Die transatlantische Romanze nach einem Roman des englischen Popliteraten Nick Hornby ist liebenswert geraten, macht aber zu wenig aus ihrem großen komödiantischen Potenzial.

Stuttgart - Die humoristischen Romane des britischen Autors Nick Hornby bieten dankbare Filmstoffe, der Autor liebt seine kauzigen Figuren und ihre seltsamen Leben. Stephen Frears gelang eine achtbare Version von „High Fidelity“ (2000), allerdings verlegte er den Plattenladen im Zentrum der Handlung nach Chicago, was die Komödie ihrer „Britishness“ beraubte. Die Adaption von „About a Boy“ (2002) lebte davon, dass Hugh Grant mit dem ihm eigenen englischen Witz als eigenbrötlerischer Privatier brillierte.

 

„Juliet, naked“ nun ist transatlantisch angelegt. Im verschlafenen englischen Küstenort Sandcliff leben Annie und Duncan leidenschaftlos nebeneinander her. Er ist ein glühender Fan des fiktiven US-Songwriters Tucker Crowe, der nach seinem erfolgreichen Album „Juliet“ einfach von der Bildfläche verschwand. Nun tauchen die akustischen Demos auf, die produktionstechnisch „nackt“ klingen (englisch: „naked“), und Duncan schreibt in seinem Fanblog eine Lobpreisung. Annie antwortet anonym mit einem Verriss – und bekommt daraufhin eine E-Mail von Tucker Crowe persönlich. Der lebt in Pennsylvania in einem Patchwork-Labyrinth, ganz Rockstar hat er fünf Kinder von vier Frauen. Und als wäre sein Leben nicht kompliziert genug, ereilt ihn dann auch noch ein Herzinfarkt, der seine Englandreise verzögert.

Hawke spielt den überforderten Familienmenschen

Menschliche Irrungen und Wirrungen stehen im Mittelpunkt der Geschichte, und Rose Byrne („X-Men: Erste Entscheidung“) windet sich ganz zauberhaft als etwas ungelenke Bibliothekarin, die an einen leicht verlebten amerikanischen Charmeur gerät. Ethan Hawke spielt hier den überforderten, aber sympathischen Familienmenschen, als der er schon in Richard Linklaters Langzeitprojekt „Boyhood“ zu sehen war. Dass diese beiden zusammenfinden sollen, wirkt abenteuerlich und bietet ein Weile lang einen gewissen Reiz. Ein Rätsel bleibt, wieso Annie so lange an dem stoffligen Egomanen Duncan festgehalten hat, den der irische Komödiant Chris O’Dowd als um sich selbst kreisende Nervensäge anlegt.

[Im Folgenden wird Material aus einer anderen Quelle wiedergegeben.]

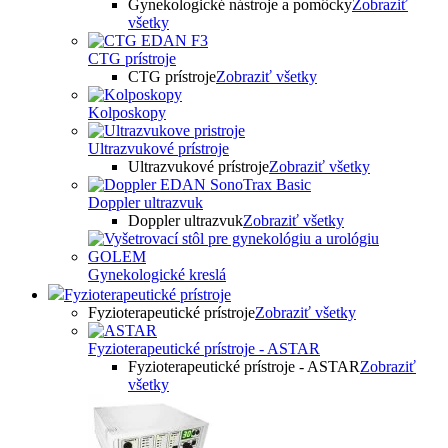
Gynekologické nástroje a pomôcky
Zobraziť
všetky
CTG prístroje
CTG prístroje
Zobraziť všetky
Kolposkopy
Ultrazvukové prístroje
Ultrazvukové prístroje
Zobraziť všetky
Doppler ultrazvuk
Doppler ultrazvuk
Zobraziť všetky
Gynekologické kreslá
Fyzioterapeutické prístroje
Fyzioterapeutické prístroje
Zobraziť všetky
Fyzioterapeutické prístroje - ASTAR
Fyzioterapeutické prístroje - ASTAR
Zobraziť
všetky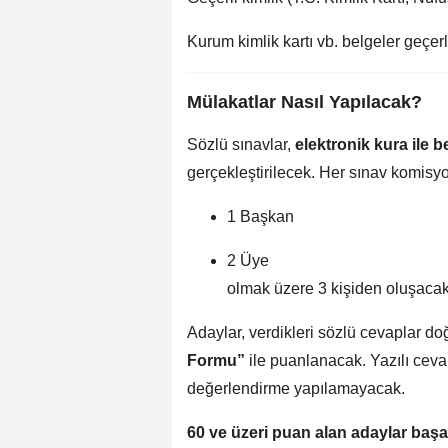
Kurum kimlik kartı vb. belgeler geçer
Mülakatlar Nasıl Yapılacak?
Sözlü sınavlar,
elektronik kura ile 
gerçekleştirilecek. Her sınav komisy
1 Başkan
2 Üye
olmak üzere 3 kişiden oluşacak
Adaylar, verdikleri sözlü cevaplar d
Formu”
ile puanlanacak. Yazılı cev
değerlendirme yapılamayacak.
60 ve üzeri puan alan adaylar başar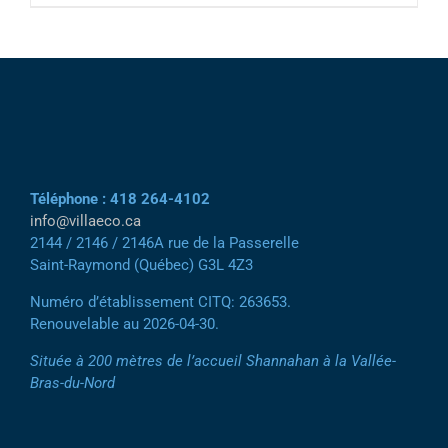
Téléphone : 418 264-4102
info@villaeco.ca
2144 / 2146 / 2146A rue de la Passerelle
Saint-Raymond (Québec) G3L 4Z3
Numéro d’établissement CITQ: 263653.
Renouvelable au 2026-04-30.
Située à 200 mètres de l’accueil Shannahan à la Vallée-
Bras-du-Nord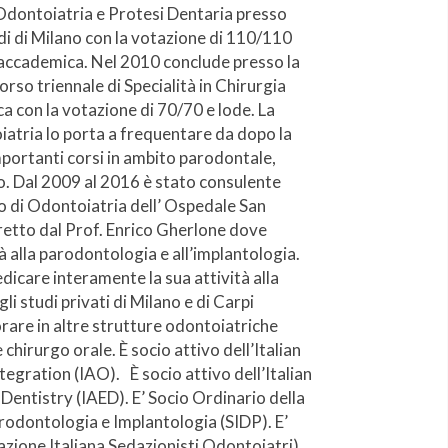
 Odontoiatria e Protesi Dentaria presso
udi di Milano con la votazione di 110/110
accademica. Nel 2010 conclude presso la
orso triennale di Specialità in Chirurgia
con la votazione di 70/70 e lode. La
iatria lo porta a frequentare da dopo la
importanti corsi in ambito parodontale,
o. Dal 2009 al 2016 è stato consulente
o di Odontoiatria dell’ Ospedale San
retto dal Prof. Enrico Gherlone dove
tà alla parodontologia e all’implantologia.
dicare interamente la sua attività alla
li studi privati di Milano e di Carpi
rare in altre strutture odontoiatriche
hirurgo orale. È socio attivo dell’Italian
gration (IAO). È socio attivo dell’Italian
entistry (IAED). E’ Socio Ordinario della
arodontologia e Implantologia (SIDP). E’
zione Italiana Sedazionisti Odontoiatri).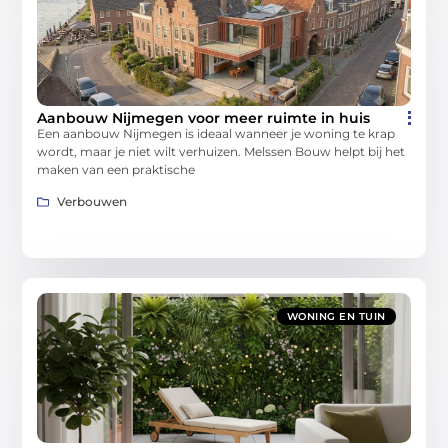
Aanbouw Nijmegen voor meer ruimte in huis
Een aanbouw Nijmegen is ideaal wanneer je woning te krap
wordt, maar je niet wilt verhuizen. Melssen Bouw helpt bij het
maken van een praktische
Verbouwen
WONING EN TUIN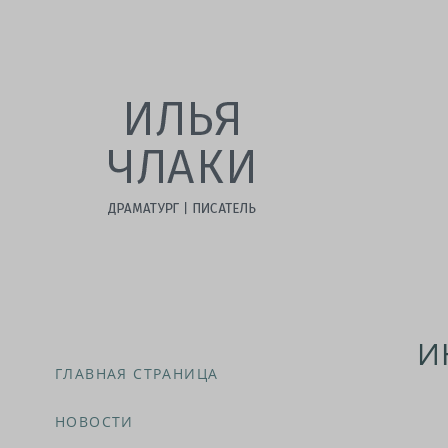
И
ГЛАВНАЯ СТРАНИЦА
НОВОСТИ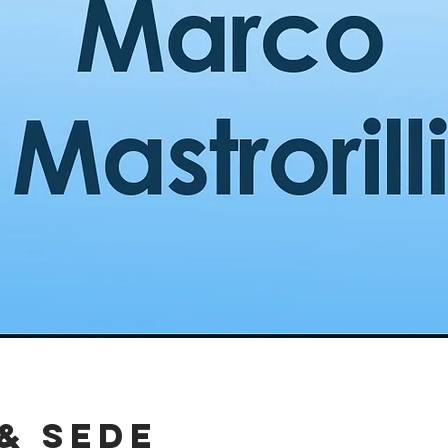
& Sede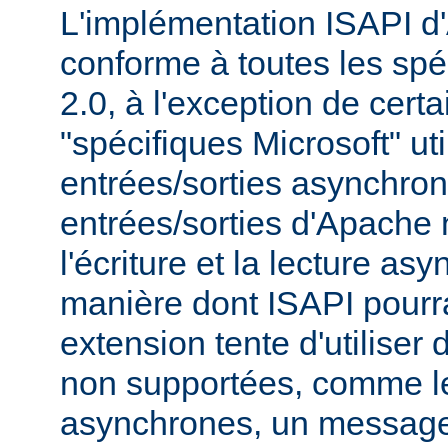
L'implémentation ISAPI d
conforme à toutes les spé
2.0, à l'exception de cert
"spécifiques Microsoft" uti
entrées/sorties asynchro
entrées/sorties d'Apache
l'écriture et la lecture as
manière dont ISAPI pourrai
extension tente d'utiliser 
non supportées, comme le
asynchrones, un message 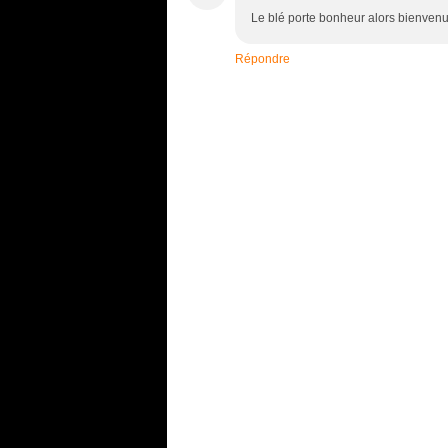
Le blé porte bonheur alors bienvenue
Répondre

Leider hat sich das Autorenteam offenbar nicht getraut, die auf der Hand liegenden Konflikte voll auszuspielen. Und auch der US-Filmregisseur Jesse Peretz, der zunächst als Gründungsmitglied und Bassist der Alternative Rock-Band The Lemonheads bekannt wurde und dann etliche Episoden der Serie „Girls“ realisierte, strotzt vor Freundlichkeit – sonst hätte er viel mehr gemacht aus dem Umstand, dass Annie viel zu wenig Familie hat (nur eine lesbische Schwester) und er viel zu viel.

Am Krankenbett kollidieren Frauen und Kinder miteinander

Wenn Tuckers Frauen und Kinder an seinem Krankenbett miteinander kollidieren, blitzt das Potenzial auf, oder wenn er mit seinem kleinen Sohn Jackson und Annie im Zug sitzt, das Kind an ihrer Schulter schläft und eine Schaffnerin die süße Kleinfamilie bewundert, die gar keine ist. Oft aber lässt Peretz die Handlung und die Figuren vor sich hin dümpeln, umspült von englischer Skurrilität und amerikanischer Überschwänglichkeit. Das ist durchaus unterhaltsam, und die englische Küstenkulisse strahlt wie aus dem Bilderbuch – Dramatik oder Dringlichkeit aber kommen im insgesamt sehr entschleunigten Szenario eher selten auf.

Man glaubt gern, dass Annie und Tucker gute Freunde werden könnten, genau darin liegt auch das Handicap der behaupteten Romanze. Tatsächlich umkreisen Rose Byrne und Ethan Hawke einander ein wenig unentschlossen, als wären sie sich nicht sicher, was aus ihren Figuren werden soll. Letztlich mogeln sich irgendwie ins Ziel in diesem Film, den man mögen möchte und der wirklich nett ist – was in diesem Fall nicht als Höchststrafe gemeint ist, sondern ganz lieb wie das Werk selbst.